The capesize market certainly saw big rate moves on Wednesday, but average spot rates are still low historically and seasonally, said John Kartsonas, founder of asset manager Breakwave Advisors, which runs a dry-bulk exchange-traded fund. “If only you think that this week last year spot Capesize rates were on their way to $100,000, ooofff.” he told TradeWinds. He said a storm in the North China Sea that is tightening supply on routes from Australia to China is giving capesize rates a boost. “Then, on the macro front, China’s real estate sector got some positive news in the last few days with the resumption of real estate projects which could potentially lead to higher demand for iron ore,” Kartsonas said. “We are also getting into October loadings, which historically have proven to be relatively high, while West Africa bauxite will also come into play as the rainy season ends.”

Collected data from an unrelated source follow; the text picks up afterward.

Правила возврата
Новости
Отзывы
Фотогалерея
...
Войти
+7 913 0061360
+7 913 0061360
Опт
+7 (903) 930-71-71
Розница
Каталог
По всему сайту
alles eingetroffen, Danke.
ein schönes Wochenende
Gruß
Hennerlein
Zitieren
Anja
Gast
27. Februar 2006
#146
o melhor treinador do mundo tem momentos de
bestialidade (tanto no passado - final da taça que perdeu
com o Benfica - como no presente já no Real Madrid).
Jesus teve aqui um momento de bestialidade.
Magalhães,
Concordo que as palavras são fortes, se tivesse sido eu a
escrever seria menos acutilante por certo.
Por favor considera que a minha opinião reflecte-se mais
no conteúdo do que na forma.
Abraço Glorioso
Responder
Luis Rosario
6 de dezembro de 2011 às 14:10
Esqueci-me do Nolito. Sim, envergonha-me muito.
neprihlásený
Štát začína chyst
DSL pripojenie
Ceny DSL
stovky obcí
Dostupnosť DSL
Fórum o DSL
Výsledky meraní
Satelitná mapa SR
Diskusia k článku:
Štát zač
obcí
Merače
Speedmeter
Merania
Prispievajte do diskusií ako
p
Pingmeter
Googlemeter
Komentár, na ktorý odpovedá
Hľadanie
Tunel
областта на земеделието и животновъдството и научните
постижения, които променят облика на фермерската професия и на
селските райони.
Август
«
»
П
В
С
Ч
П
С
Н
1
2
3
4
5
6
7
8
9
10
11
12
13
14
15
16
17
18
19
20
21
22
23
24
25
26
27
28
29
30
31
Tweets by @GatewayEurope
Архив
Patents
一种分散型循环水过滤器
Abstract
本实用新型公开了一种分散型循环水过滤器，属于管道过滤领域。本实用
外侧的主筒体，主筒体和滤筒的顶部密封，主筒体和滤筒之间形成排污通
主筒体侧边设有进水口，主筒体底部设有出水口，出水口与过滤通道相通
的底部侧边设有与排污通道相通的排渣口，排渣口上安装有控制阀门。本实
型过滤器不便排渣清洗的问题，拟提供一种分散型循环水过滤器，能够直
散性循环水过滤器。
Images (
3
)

These factors have managed to pull capesize rates out of the abyss, but the market still has room for improvement in the fourth quarter, he said. “We remain of the view that we will see capesize spot rates into the mid-$20,000s in the next few months,” Kartsonas said. The Capesize 5TC provided a “standout performance” on Wednesday amid a recovery in sentiment, but the rate just puts the market back to the low levels of four weeks ago, said Ulf Bergman, market research analyst at Shipfix.

He noted that the smaller ships also had “more modest gains” on Wednesday. The Panamax 5TC gained $643 per day on Wednesday to reach $19,309 per day, while the Supramax 10TC picked up $234 per day to land at $16,559 per day.